Problem description — The answer must consist solely of the lines from the line with "cx_px: -230" to the end of the data below, transcribed exactly and with no pictures.
+++ Records for this exercise +++
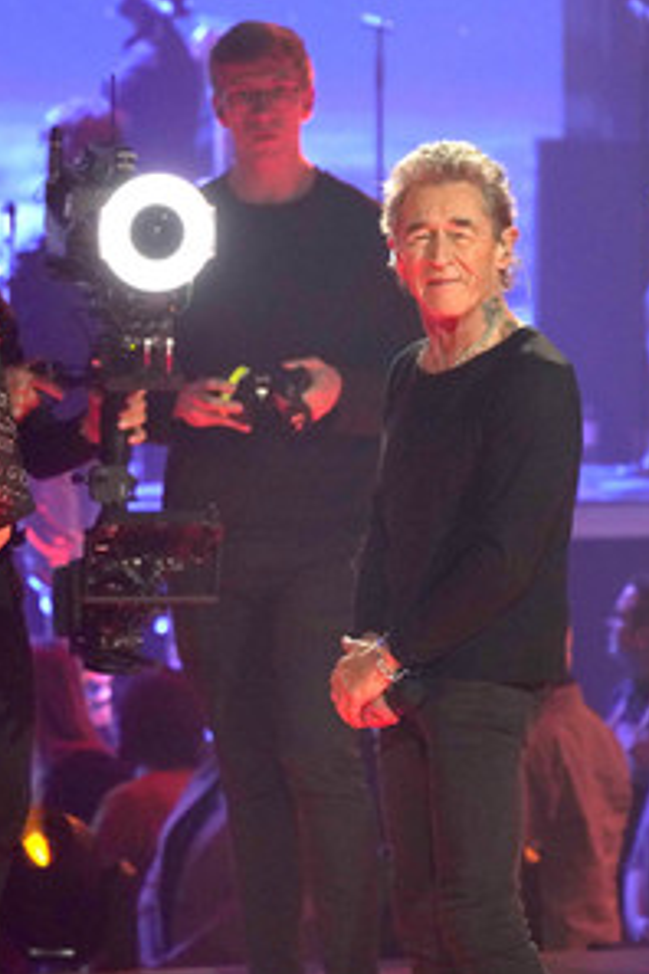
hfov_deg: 6.0
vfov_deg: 9.0
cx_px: 120
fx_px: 6192
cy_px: 489
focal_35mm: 229
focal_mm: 151
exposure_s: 1/200
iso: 3200
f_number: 5.6
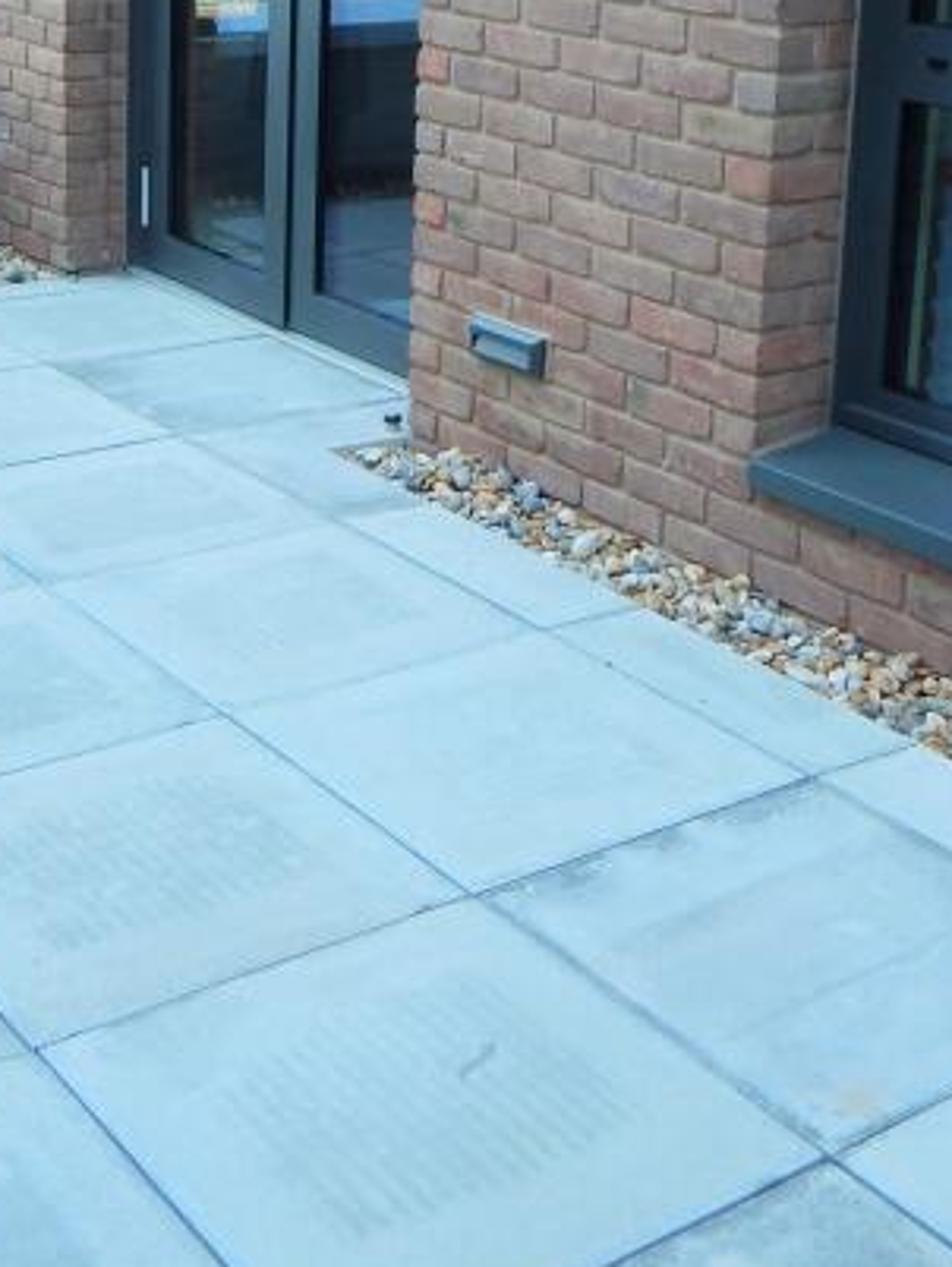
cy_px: 195
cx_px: 359
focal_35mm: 56
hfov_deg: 26.1
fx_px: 2051
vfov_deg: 33.0
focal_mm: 4
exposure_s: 1/400
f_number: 3
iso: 125
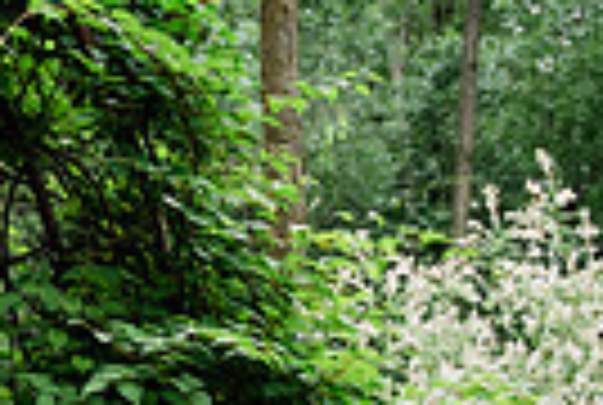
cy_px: 376
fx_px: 2317
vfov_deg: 9.9
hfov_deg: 14.1
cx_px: -230
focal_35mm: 138
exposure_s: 1/160
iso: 640
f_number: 2.8
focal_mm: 32
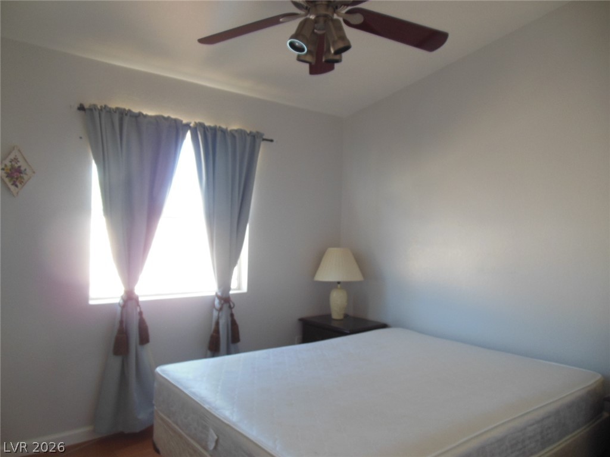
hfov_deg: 69.4
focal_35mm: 25
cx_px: 305
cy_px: 228
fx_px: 441
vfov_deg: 54.9
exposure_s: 1/30
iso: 125
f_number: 3.2
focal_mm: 4.5
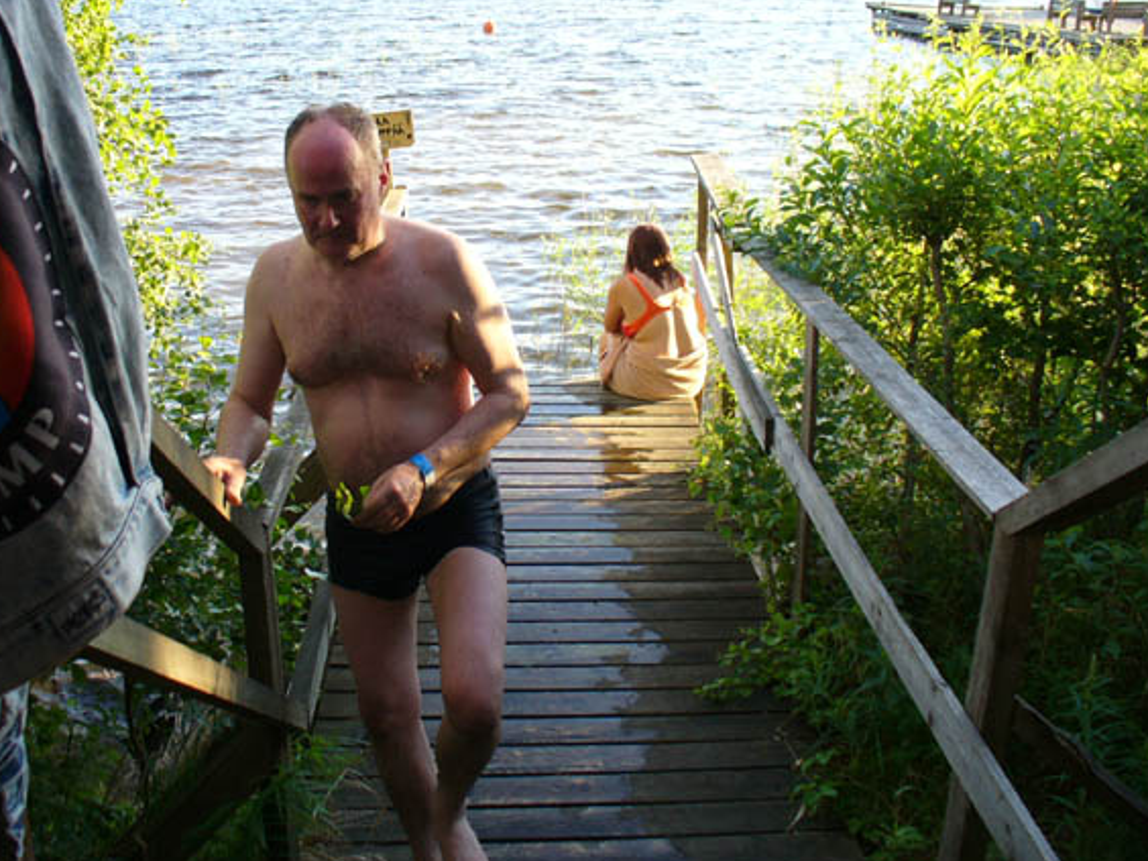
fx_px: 1393
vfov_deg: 34.3
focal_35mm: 42
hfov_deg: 44.7
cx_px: 507
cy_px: 385
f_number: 2.8
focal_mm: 6.1
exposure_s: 1/125
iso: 80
+++
Your response —
cx_px: -230
focal_35mm: 138
exposure_s: 1/160
iso: 640
f_number: 2.8
focal_mm: 32
hfov_deg: 69.4
focal_35mm: 25
cx_px: 305
cy_px: 228
fx_px: 441
vfov_deg: 54.9
exposure_s: 1/30
iso: 125
f_number: 3.2
focal_mm: 4.5
fx_px: 1393
vfov_deg: 34.3
focal_35mm: 42
hfov_deg: 44.7
cx_px: 507
cy_px: 385
f_number: 2.8
focal_mm: 6.1
exposure_s: 1/125
iso: 80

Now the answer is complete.